Regarding the security system, Cobalt 200's customized memory controller enables memory encryption by default. Unlike traditional software solutions, Microsoft leverages an Arm architecture-based confidential computing framework. This allows memory within virtual machines to be completely shielded from the host operating system and hypervisor.

This is paramount for Azure's multi-tenant model, as it reduces the likelihood of platform-side operating systems or even administrator-level access to customer data, thereby lowering the structural risk of data breaches.

Memory encryption typically introduces bandwidth degradation or additional access latency. However, Microsoft claims to have optimized its design for minimal performance impact. Given the characteristics of the V3 architecture, it can be inferred that Microsoft has incorporated latency compensation, write optimization, or aligned instruction paths within the memory controller to ensure encryption does not impede system performance.

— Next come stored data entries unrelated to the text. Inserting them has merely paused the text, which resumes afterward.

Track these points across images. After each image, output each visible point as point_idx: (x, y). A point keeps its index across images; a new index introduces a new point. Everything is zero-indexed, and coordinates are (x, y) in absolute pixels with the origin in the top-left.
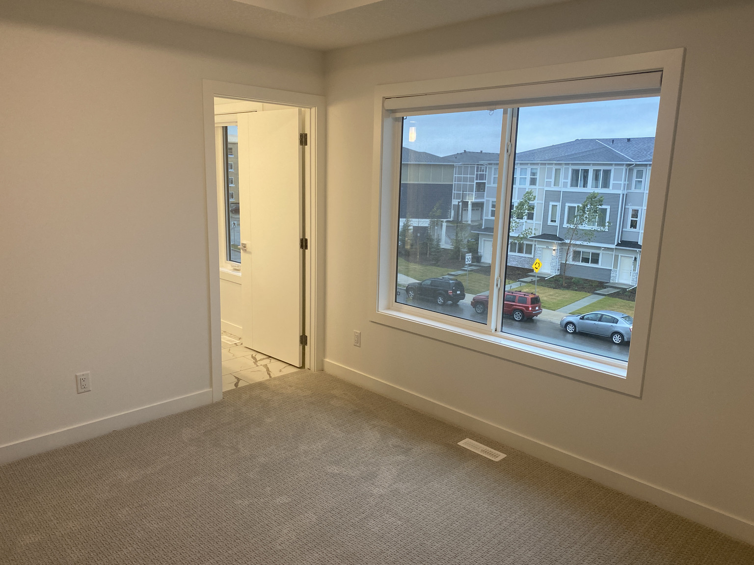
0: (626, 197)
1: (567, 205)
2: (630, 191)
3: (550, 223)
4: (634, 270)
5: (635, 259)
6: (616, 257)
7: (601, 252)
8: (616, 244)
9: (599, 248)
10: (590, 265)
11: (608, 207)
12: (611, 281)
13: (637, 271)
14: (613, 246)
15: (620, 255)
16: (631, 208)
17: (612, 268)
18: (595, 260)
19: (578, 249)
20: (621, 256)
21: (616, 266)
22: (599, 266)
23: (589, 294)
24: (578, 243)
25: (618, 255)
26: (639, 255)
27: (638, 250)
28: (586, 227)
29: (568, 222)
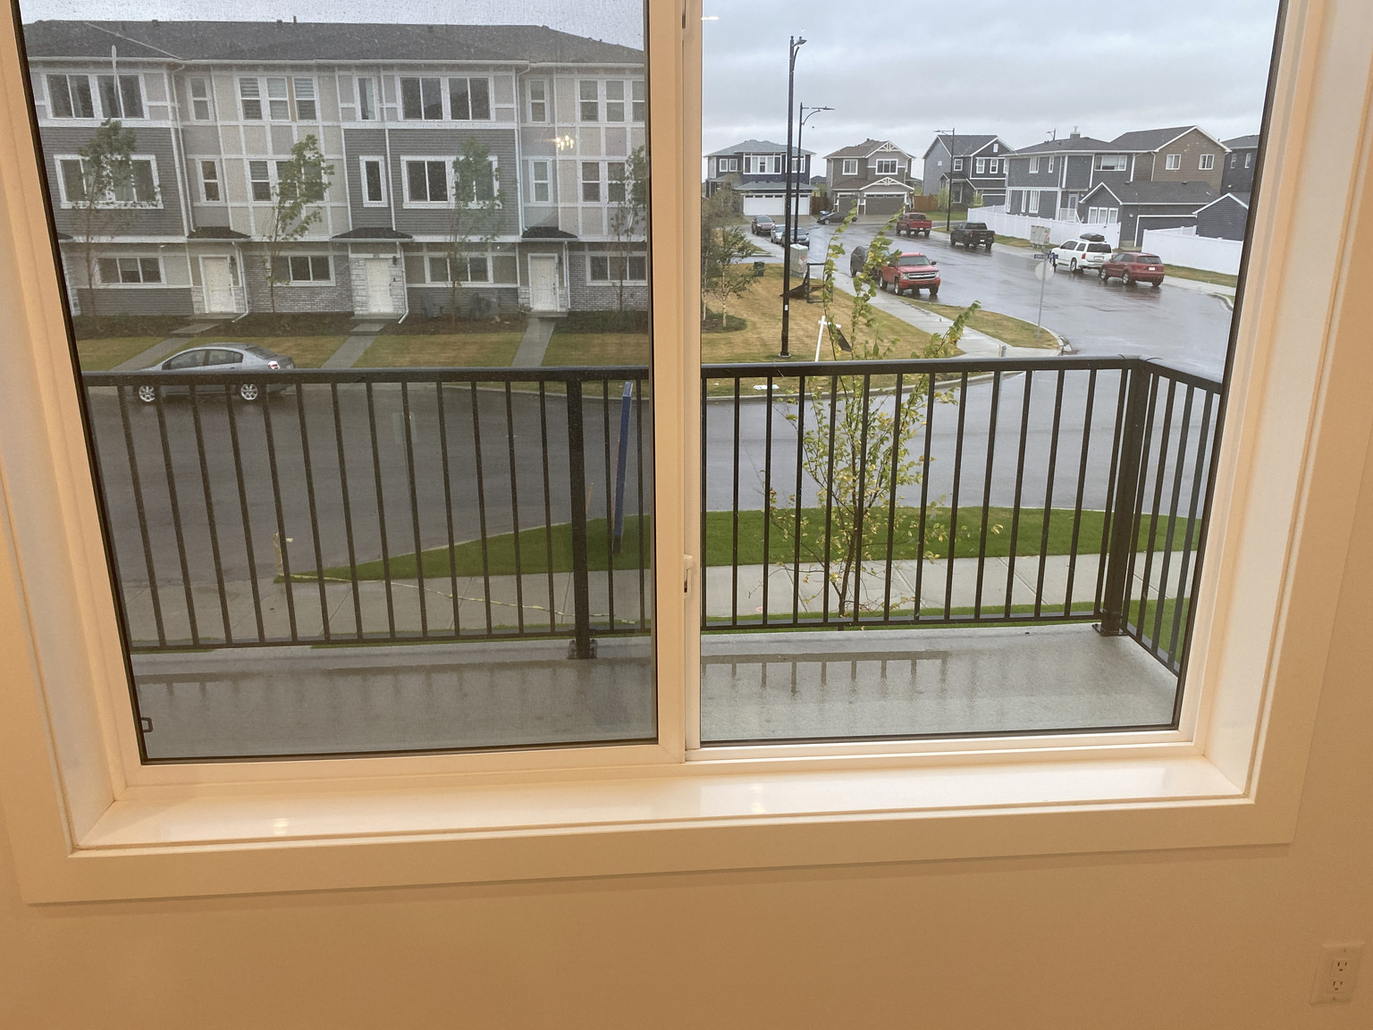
0: (184, 133)
1: (58, 157)
2: (187, 123)
4: (236, 283)
5: (233, 259)
6: (195, 262)
7: (160, 256)
8: (187, 234)
9: (154, 246)
10: (142, 285)
11: (152, 158)
12: (196, 312)
13: (241, 285)
14: (182, 239)
15: (200, 256)
16: (199, 160)
17: (192, 286)
18: (153, 275)
19: (110, 255)
20: (204, 258)
21: (197, 280)
22: (163, 284)
23: (159, 339)
24: (104, 239)
25: (198, 258)
26: (237, 252)
27: (233, 241)
28: (110, 200)
29: (70, 198)
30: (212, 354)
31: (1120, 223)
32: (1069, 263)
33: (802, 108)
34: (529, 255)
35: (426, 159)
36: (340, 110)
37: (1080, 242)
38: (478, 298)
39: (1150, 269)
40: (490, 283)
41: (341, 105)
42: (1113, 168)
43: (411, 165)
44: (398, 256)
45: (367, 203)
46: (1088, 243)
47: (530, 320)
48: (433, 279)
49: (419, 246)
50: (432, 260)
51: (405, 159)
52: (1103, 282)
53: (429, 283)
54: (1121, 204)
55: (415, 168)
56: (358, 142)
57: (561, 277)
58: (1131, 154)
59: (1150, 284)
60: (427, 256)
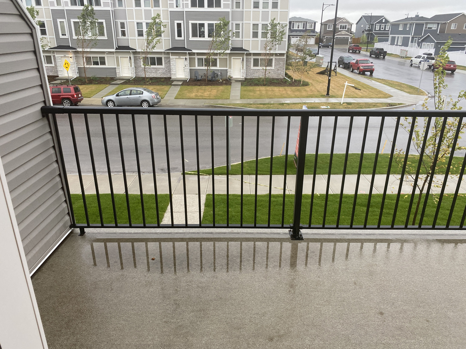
0: (114, 12)
1: (72, 20)
2: (115, 8)
3: (61, 36)
4: (131, 66)
5: (130, 58)
6: (117, 58)
7: (105, 56)
8: (115, 48)
9: (103, 53)
10: (100, 66)
11: (103, 21)
12: (117, 76)
13: (133, 67)
14: (114, 50)
15: (119, 56)
16: (119, 21)
17: (116, 67)
18: (103, 63)
19: (89, 55)
20: (120, 57)
21: (118, 65)
22: (106, 66)
23: (107, 85)
24: (88, 50)
25: (118, 57)
26: (132, 55)
27: (131, 51)
28: (89, 36)
29: (76, 35)
30: (132, 91)
31: (435, 49)
32: (418, 64)
33: (323, 5)
34: (232, 57)
35: (198, 22)
36: (168, 4)
37: (423, 56)
38: (214, 73)
39: (451, 66)
40: (218, 68)
41: (169, 2)
42: (431, 28)
43: (193, 24)
44: (187, 57)
45: (177, 38)
46: (426, 56)
47: (232, 81)
48: (198, 66)
49: (194, 54)
50: (198, 59)
51: (191, 22)
52: (432, 71)
53: (197, 67)
54: (436, 41)
55: (194, 25)
56: (174, 15)
57: (243, 65)
58: (439, 23)
59: (450, 72)
60: (196, 57)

At the second layer of the security system, Cobalt 200 seamlessly integrates Azure HSM. This utilizes hardware modules to ensure that keys remain protected throughout their lifecycle - from generation to storage, distribution, and rotation. The Key Vault functions as a horizontal service within the system, handling the availability and elastic scalability of encryption keys.

Under this framework, keys do not require management at the operating system level, significantly enhancing compliance and simplifying data center efforts to adhere to various industry security standards.

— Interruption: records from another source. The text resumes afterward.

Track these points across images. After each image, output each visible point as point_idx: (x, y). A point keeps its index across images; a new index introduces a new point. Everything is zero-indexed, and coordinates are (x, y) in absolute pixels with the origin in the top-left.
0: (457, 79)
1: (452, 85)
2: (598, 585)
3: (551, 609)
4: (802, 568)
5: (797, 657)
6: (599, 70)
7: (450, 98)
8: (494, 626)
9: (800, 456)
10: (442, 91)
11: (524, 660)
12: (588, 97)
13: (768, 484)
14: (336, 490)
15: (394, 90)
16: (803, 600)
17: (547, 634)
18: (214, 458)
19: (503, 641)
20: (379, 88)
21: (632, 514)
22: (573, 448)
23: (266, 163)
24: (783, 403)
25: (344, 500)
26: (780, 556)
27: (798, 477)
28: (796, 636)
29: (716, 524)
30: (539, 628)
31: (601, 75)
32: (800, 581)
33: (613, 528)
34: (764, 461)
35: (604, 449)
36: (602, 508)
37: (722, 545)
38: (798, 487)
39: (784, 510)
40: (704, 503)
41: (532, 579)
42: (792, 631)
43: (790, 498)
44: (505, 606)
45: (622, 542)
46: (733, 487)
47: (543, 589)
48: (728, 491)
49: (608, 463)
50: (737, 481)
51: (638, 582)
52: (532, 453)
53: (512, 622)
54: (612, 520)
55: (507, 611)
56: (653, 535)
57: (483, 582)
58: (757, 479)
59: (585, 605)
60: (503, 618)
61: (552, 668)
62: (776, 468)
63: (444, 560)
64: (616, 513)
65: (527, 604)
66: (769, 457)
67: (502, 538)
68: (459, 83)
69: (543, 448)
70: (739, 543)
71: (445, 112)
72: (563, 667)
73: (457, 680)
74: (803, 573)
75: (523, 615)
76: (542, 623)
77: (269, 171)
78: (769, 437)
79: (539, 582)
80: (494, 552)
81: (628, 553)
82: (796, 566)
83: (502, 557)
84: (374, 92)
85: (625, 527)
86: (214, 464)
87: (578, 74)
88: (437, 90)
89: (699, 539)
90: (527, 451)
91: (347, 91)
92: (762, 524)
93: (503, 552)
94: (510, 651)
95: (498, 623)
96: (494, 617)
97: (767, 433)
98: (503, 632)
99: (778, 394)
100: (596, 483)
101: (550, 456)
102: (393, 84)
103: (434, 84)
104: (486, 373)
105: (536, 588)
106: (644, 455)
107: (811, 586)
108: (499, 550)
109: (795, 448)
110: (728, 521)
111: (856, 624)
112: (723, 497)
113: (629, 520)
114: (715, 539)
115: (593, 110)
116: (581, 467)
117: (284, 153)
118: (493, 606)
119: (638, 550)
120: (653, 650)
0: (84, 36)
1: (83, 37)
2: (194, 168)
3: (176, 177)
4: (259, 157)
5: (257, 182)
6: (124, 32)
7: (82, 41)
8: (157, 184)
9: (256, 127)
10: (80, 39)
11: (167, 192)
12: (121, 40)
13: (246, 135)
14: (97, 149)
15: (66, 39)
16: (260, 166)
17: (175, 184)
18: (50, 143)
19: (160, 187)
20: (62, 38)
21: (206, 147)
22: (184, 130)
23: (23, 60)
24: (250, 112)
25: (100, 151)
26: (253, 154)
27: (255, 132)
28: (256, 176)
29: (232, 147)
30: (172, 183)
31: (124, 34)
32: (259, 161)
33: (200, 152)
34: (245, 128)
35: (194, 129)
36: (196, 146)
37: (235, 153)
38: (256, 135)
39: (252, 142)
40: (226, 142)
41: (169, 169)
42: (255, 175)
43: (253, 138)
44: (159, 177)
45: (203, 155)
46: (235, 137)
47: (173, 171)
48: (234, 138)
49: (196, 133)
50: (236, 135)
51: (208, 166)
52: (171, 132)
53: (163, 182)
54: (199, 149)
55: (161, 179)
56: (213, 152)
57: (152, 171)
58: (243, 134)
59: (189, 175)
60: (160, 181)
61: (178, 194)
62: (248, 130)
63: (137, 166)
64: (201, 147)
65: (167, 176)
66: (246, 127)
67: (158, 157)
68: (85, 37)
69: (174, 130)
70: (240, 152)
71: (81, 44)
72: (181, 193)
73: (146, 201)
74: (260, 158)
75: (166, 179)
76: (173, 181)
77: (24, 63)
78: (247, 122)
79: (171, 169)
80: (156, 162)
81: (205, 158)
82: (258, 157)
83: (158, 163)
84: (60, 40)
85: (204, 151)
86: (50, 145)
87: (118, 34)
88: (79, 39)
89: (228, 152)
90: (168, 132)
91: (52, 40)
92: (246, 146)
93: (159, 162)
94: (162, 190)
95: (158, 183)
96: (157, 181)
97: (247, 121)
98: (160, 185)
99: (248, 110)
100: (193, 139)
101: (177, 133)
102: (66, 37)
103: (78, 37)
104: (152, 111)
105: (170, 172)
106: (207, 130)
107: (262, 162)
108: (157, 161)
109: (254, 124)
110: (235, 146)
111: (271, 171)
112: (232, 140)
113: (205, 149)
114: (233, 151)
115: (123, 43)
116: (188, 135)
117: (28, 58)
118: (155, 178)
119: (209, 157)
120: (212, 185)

Hardware offloading remains a cornerstone of system-level performance optimization. Azure Boost technology migrates high-bandwidth, low-latency tasks such as network stack processing and remote storage access from the CPU's main path to dedicated network and storage acceleration hardware.

Consequently, Cobalt 200's core resources can be more dedicated to user containers and virtual machines, rather than being consumed by systemic background tasks.

Combined with the encryption and compression units mentioned earlier in the UAV electronic system architecture and chip design highlights, the entire system forms a comprehensive multi-layered offloading structure. This ensures that CPU resources are more exclusively focused on "billable computation."

Summary

The introduction of Microsoft Cobalt 200 underscores Microsoft's commitment to its self-developed server CPU roadmap. From the 3nm process and 132-core architecture to per-core DVFS and dedicated acceleration modules, and further to the system integration of memory encryption, HSM, and Boost, it strives for scalable performance density while prioritizing controllable energy consumption and overall throughput.